Raising kids in another culture is interesting, challenging, fun, insightful… I could go on. When you raise kids in a culture that is different from their parents home culture, they’re referred to as Third Culture Kids, or TCK’s.
Alex is definitely a TCK. Olivia, I’m not sure what you would call Olivia? She was born in Haiti, so technically she’s being raised in her home culture. But, she’s being raised by parents from a different culture, so I guess she technically falls in that TCK category.
Most of the time I don’t thing about the TCK thing, but there are moments when things pop up and surprise me. Especially with a 4 year old who has a lot of insight into the world and isn’t afraid to share that. I didn’t realize just how many things we learn from being in our surroundings. Things that are ingrained. Things that we assume everyone knows. But, when you’re removed from that those things need to be taught.

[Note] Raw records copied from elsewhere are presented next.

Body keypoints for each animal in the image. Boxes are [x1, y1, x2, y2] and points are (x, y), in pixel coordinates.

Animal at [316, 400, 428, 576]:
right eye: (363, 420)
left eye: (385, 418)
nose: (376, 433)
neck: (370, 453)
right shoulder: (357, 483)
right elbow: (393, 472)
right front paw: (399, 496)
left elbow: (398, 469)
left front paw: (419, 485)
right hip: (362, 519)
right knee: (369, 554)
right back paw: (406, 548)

Here’s what I’m talking about… (a.k.a. the section where I tell you about funny moments that have made us go “huh!”)
- One day I was helping Olivia with some pre-school coloring exercises. She was supposed to color all of the things in a set of 4 pictures that were typically red. The choices were an apple, a strawberry, a sun and a wagon. I explained what to do and then asked her which ones she needed to color red. She sat there looking at the page and then it clicked for me. She knew what an apple was and what strawberries were because we consumed them in mass quantity in Canada. But she had never seen a wagon and certainly didn’t know that it was stereotypically red. I had to explain what it was :)
- In Haiti there is a different understanding of personal space. As in there is none. When we go home Chris and I frequently have to tell Olivia to back up and give people room when she’s playing, sitting next to them etc. She doesn’t get that people are weird about that in North America.

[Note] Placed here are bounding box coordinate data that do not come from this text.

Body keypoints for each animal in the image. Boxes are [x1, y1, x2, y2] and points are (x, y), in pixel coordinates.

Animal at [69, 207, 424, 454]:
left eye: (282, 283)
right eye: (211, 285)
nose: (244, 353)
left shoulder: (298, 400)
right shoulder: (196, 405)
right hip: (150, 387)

- Alex didn’t want to wear clothes when we got back to the US. He would fight putting on a shirt and then whip it off after we succeeded in getting it on. It took a couple days for him to realize that clothes were a good thing.
- We have had to teach Olivia about sidewalks and crosswalks. And looking both ways before crossing the street. Because we don’t typically cross the street with our kids here. That would be like being the target in target practice.
- When Olivia is in North America and where she can watch tv she becomes like a zombie. She also gets upset when commercials come on and says, “But I want the show! I want the show!” and then we have to explain that the show will come back on. She’s used to watching movies on a computer where commercials are non-existent.
- Olivia knows about touch technology from all the visitors that have iphones and ipads. At New Years we were visiting friends and they had a wii. The girls were playing Just Dance. One of the older ones had the controller and was standing behind Olivia controlling the game. When it came time to select the level Olivia stood in front of the tv trying to move things with her hand on the screen. She had no idea that tv’s aren’t touch screens. Maybe she’s just ahead of her time.
- Haitians will talk about you right in front of your face, and make observations that in other countries would be considered incredibly rude. Things like when we got engaged it was very normal for people to congratulate Chris and say, “You have a big fiance!” and basically verbally slap him on the back like he’d won the lottery. We have to remind Olivia that saying things like, “Mom, that lady is big” in the grocery store so everyone can hear might not be the most socially acceptable thing to say.
- Having to tell my kids that they can’t drink the water out of the tap in one country, but that it’s okay in another.
I think the most interesting one happened when we were in the last week of our vacation when Olivia was asking where we were going and how many nights we were going to be there. When I told her she said, “And then are we going home to camping?” I realized that we refer to Haiti as home, because it is. And we refer to Canada as home, because in a way it is. And when we visit places like Grandma and Grandads we say, “Okay, we’re going home now” when we’re out doing things, so that’s home of sorts. And camping, well, the van was home for the time we were out doing that. “They” say that TCK kids grow up to feel that home is where their friends and family are, not necessarily a physical place like it might be back in their parents home culture.
Seeing these things become a reality with our kids at such an early age is really interesting to say the least.